Speaking rate multiplier. Range: 0.5..2.0 (values are clamped).

say_option()

@type say_option() :: player_option() | synth_option() | {:out, Path.t()}

Options accepted by say/2 (synth + playback + optional :out).

synth_option()

@type synth_option() ::
  {:timbre, timbre()}
  | {:pitch_shift, pitch_shift()}
  | {:rate, rate()}
  | {:gain, gain()}
  | {:voice, Path.t()}
  | {:dictionary, Path.t()}
  | {:timeout, non_neg_integer()}

Options accepted by synthesis functions.

timbre()

@type timbre() :: float()

Voice color adjustment. Range: -0.8..0.8 (values are clamped).

Functions

info()

@spec info() :: {:ok, info_map()}

Return useful information about the local Open J Talk setup.

play_wav_binary(wav_bytes, opts \\ [])

@spec play_wav_binary(iodata(), [player_option()]) :: :ok | {:error, term()}

Play RIFF/WAV bytes already in memory (no temp files).

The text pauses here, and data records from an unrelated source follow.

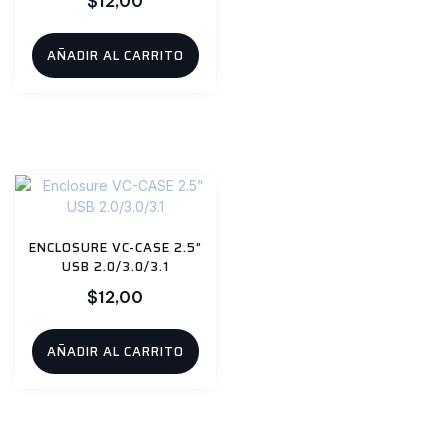
$
12,00
AÑADIR AL CARRITO
ENCLOSURE VC-CASE 2.5”
USB 2.0/3.0/3.1
$
12,00
AÑADIR AL CARRITO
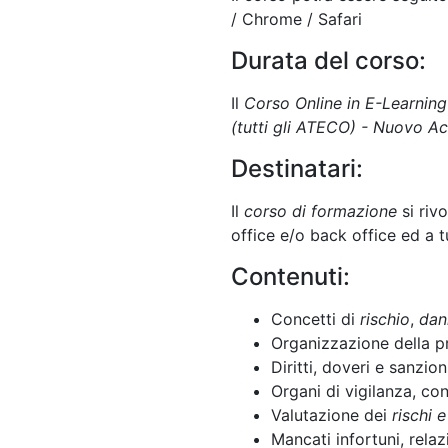
/ Chrome / Safari
Durata del corso:
Il
Corso Online in E-Learning
(tutti gli ATECO) - Nuovo A
Destinatari:
Il
corso di formazione
si riv
office e/o back office ed a t
Contenuti:
Concetti di
rischio
,
dan
Organizzazione della p
Diritti, doveri e sanzion
Organi di vigilanza, con
Valutazione dei
rischi 
Mancati infortuni, rela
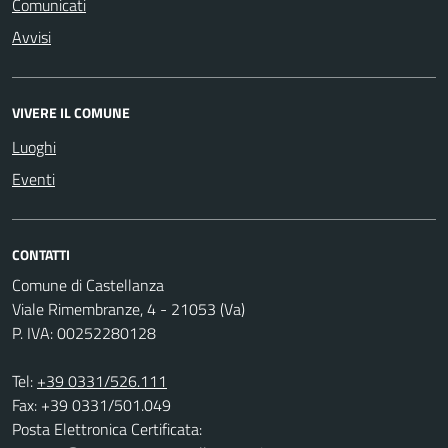
Comunicati
Avvisi
VIVERE IL COMUNE
Luoghi
Eventi
CONTATTI
Comune di Castellanza
Viale Rimembranze, 4 - 21053 (Va)
P. IVA: 00252280128
Tel:
+39 0331/526.111
Fax: +39 0331/501.049
Posta Elettronica Certificata:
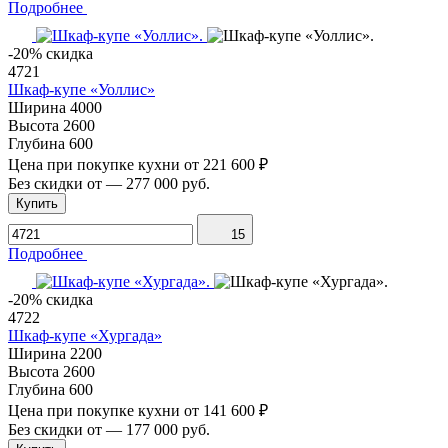
Подробнее
-20% скидка
4721
Шкаф-купе «Уоллис»
Ширина
4000
Высота
2600
Глубина
600
Цена при покупке кухни от
221 600 ₽
Без скидки от
—
277 000 руб.
Купить
15
Подробнее
-20% скидка
4722
Шкаф-купе «Хургада»
Ширина
2200
Высота
2600
Глубина
600
Цена при покупке кухни от
141 600 ₽
Без скидки от
—
177 000 руб.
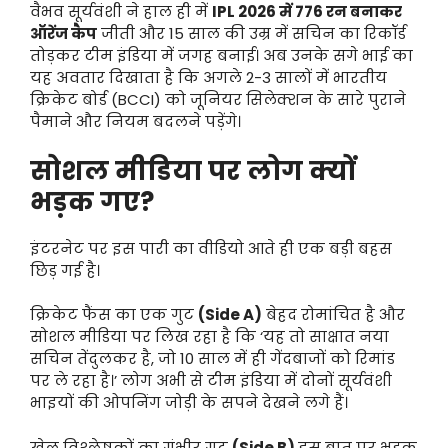
वैभव सूर्यवंशी ने हाल ही में
IPL 2026 में 776 रन बनाकर
ऑरेंज कैप
जीती और 15 साल की उम्र में सचिन का रिकॉर्ड
तोड़कर टीम इंडिया में जगह बनाई। अब उनके सगे भाई का
यह अवतार दिखाता है कि अगले 2-3 सालों में भारतीय
क्रिकेट बोर्ड (BCCI) को जूनियर सिलेक्शन के सारे पुराने
पैमाने और नियम बदलने पड़ेंगे।
सोशल मीडिया पर लोग क्यों
भड़क गए?
इंटरनेट पर इस पारी का वीडियो आते ही एक बड़ी बहस
छिड़ गई है।
क्रिकेट फैंस का एक गुट
(Side A)
बेहद रोमांचित है और
सोशल मीडिया पर लिख रहा है कि ‘यह तो साक्षात नया
सचिन तेंदुलकर है, जो 10 साल में ही गेंदबाजों को रिमांड
पर ले रहा है।’ लोग अभी से टीम इंडिया में दोनों सूर्यवंशी
भाइयों की ओपनिंग जोड़ी के सपने देखने लगे हैं।
खेल विश्लेषकों का गंभीर गुट
(Side B)
इस बात पर भड़क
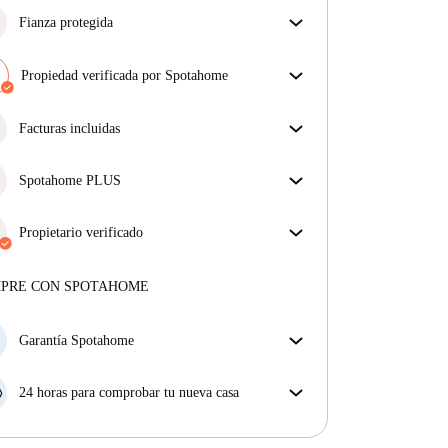
Fianza protegida
¡Estamos aquí para ponértelo fácil! Si el propietario
no te devuelve la fianza, nosotros te la
Propiedad verificada por Spotahome
reembolsamos.
Más información
Nuestro equipo ha revisado la casa para asegurar que
obtienes exactamente lo que ves en el anuncio.
Facturas incluidas
Más sobre la verificación
Disfruta de una vida sin preocupaciones con las
facturas incluidas, que cubren alquiler y servicios
Spotahome PLUS
para una experiencia de alquiler sin complicaciones.
La experiencia más segura para nuestros inquilinos
más exigentes. Estándares más altos de seguridad y
Propietario verificado
soporte adicional durante todo el alquiler.
Ver más
Profesional
·
4 años
con nosotros
Más sobre este arrendador
MPRE CON SPOTAHOME
Más sobre la verificación
Garantía Spotahome
Si el propietario cancela tu reserva dentro de las 48
horas previas a la fecha de entrada, Spotahome A) te
24 horas para comprobar tu nueva casa
ayudará a encontrar un nuevo alojamiento y cubrirá
Si existe alguna diferencia con el anuncio que viste
el hotel hasta que encuentres nueva casa o B) te hará
en Spotahome, comunícanoslo dentro de las 24 horas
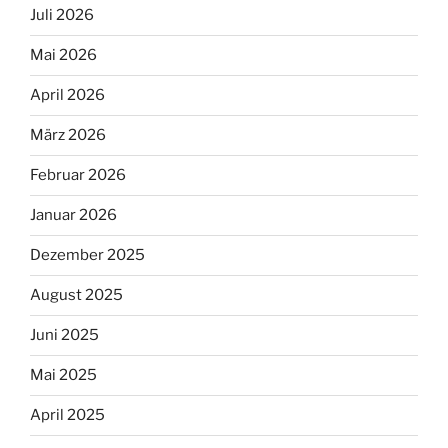
Juli 2026
Mai 2026
April 2026
März 2026
Februar 2026
Januar 2026
Dezember 2025
August 2025
Juni 2025
Mai 2025
April 2025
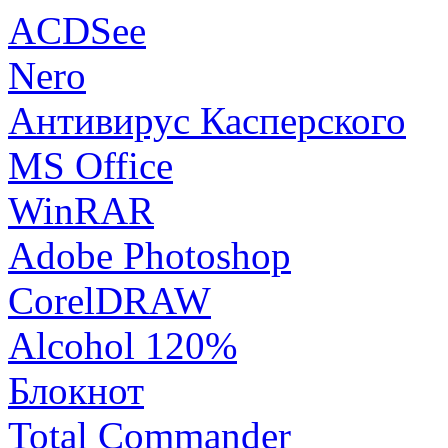
ACDSee
Nero
Антивирус Касперского
MS Office
WinRAR
Adobe Photoshop
CorelDRAW
Alcohol 120%
Блокнот
Total Commander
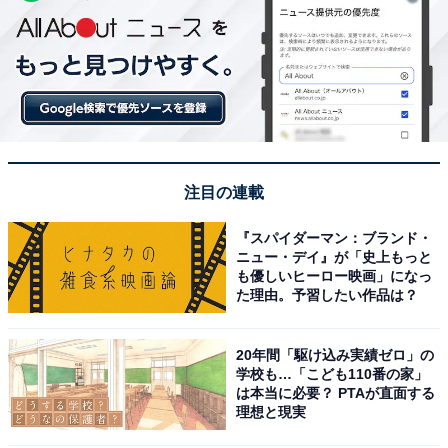
注目の連載
『スパイダーマン：ブランド・
ニュー・デイ』が「史上もっと
も優しいヒーロー映画」になっ
た理由。予習したい作品は？
20年間「駆け込み実績ゼロ」の
学校も…「こども110番の家」
は本当に必要？ PTAが直面する
理想と現実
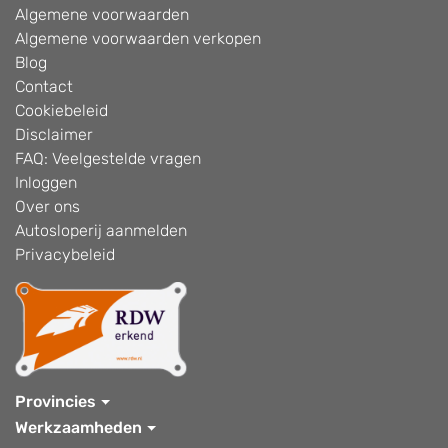
Algemene voorwaarden
Algemene voorwaarden verkopen
Blog
Contact
Cookiebeleid
Disclaimer
FAQ: Veelgestelde vragen
Inloggen
Over ons
Autosloperij aanmelden
Privacybeleid
Provincies
Werkzaamheden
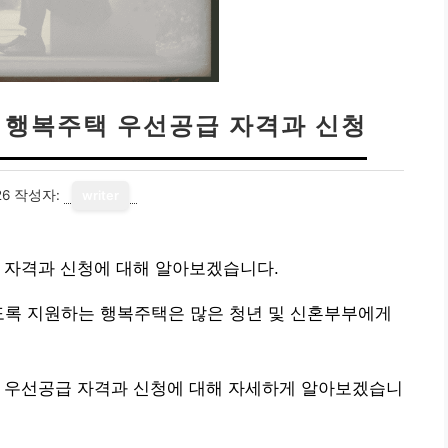
| 행복주택 우선공급 자격과 신청
26
작성자:
writer
 자격과 신청에 대해 알아보겠습니다.
도록 지원하는 행복주택은 많은 청년 및 신혼부부에게
택 우선공급 자격과 신청에 대해 자세하게 알아보겠습니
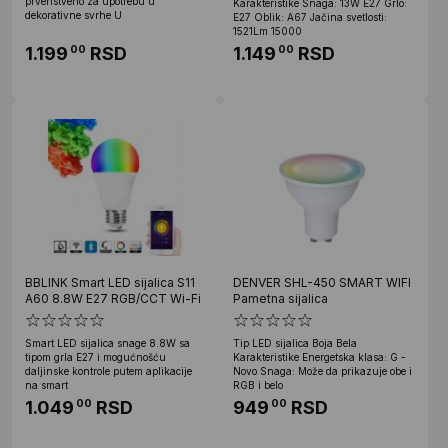
prvenstveno za upotrebu u
Karakteristike Snaga: 13W E27 Grlo:
dekorativne svrhe U
E27 Oblik: A67 Jačina svetlosti:
1521Lm 15000
1.199
RSD
1.149
RSD
00
00
BBLINK Smart LED sijalica S11
DENVER SHL-450 SMART WIFI
A60 8.8W E27 RGB/CCT Wi-Fi
Pametna sijalica
Smart LED sijalica snage 8.8W sa
Tip LED sijalica Boja Bela
tipom grla E27 i mogućnošću
Karakteristike Energetska klasa: G -
daljinske kontrole putem aplikacije
Novo Snaga: Može da prikazuje obe i
na smart
RGB i belo
1.049
RSD
949
RSD
00
00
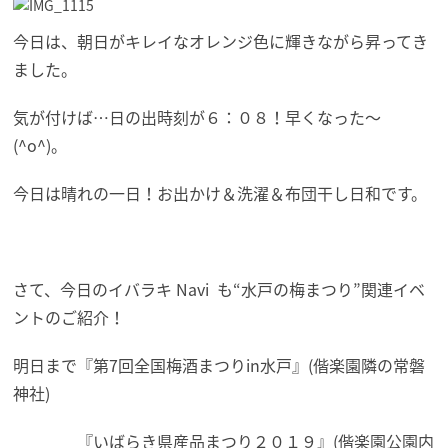
今日は、朝日がキレイなオレンジ色に輝きながら昇ってき
ました。
気が付けば…日の出時刻が６：０８！早くなった～
(^o^)。
今日は晴れの一日！お出かけ＆洗濯＆布団干し日和です。
さて、今日のイバラキ Navi も“水戸の梅まつり”関連イベ
ントのご紹介！
明日まで『第7回全国梅酒まつりin水戸』(偕楽園隣の常磐
神社)
『いばらき県産品まつり２０１９』(偕楽園公園内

Accepts the same :playback_mode and :timeout options as say/2. Use playback_mode: :stdin for diskless playback when a stdin-capable player is available.

play_wav_file(path, opts \\ [])

@spec play_wav_file(Path.t(), [player_option()]) :: :ok | {:error, term()}

Play a WAV from a file path. See play_wav_binary/2 for options.

say(text, opts \\ [])

@spec say(binary(), [say_option()]) :: :ok | {:error, term()}

Synthesize text with Open JTalk and play it.

:playback_mode controls how playback occurs:

  • :auto (default) tries stdin first, then falls back to file playback.

to_wav_binary(text, opts \\ [])

@spec to_wav_binary(binary(), [synth_option()]) :: {:ok, binary()} | {:error, term()}

Synthesize text and return RIFF/WAV bytes.

to_wav_file(text, opts \\ [])

@spec to_wav_file(binary(), [synth_option()]) :: {:ok, Path.t()} | {:error, term()}

Synthesize text to a WAV file. Respects :out when provided; otherwise creates a unique path in the system temp dir.

validate_options!(opts)

@spec validate_options!(keyword()) :: keyword()

Validate options for synthesis and playback.

Allowed keys:

  • Synthesis: :timbre, :pitch_shift, :rate, :gain, :voice, :dictionary, :timeout
  • Playback: :playback_mode, :timeout
  • Files: :out

Enforcement:

  • Unknown keys raise ArgumentError
  • :playback_mode must be one of :auto | :file | :stdin (if present)

  • :timeout must be a non-negative integer (if present)

Returns the original opts on success.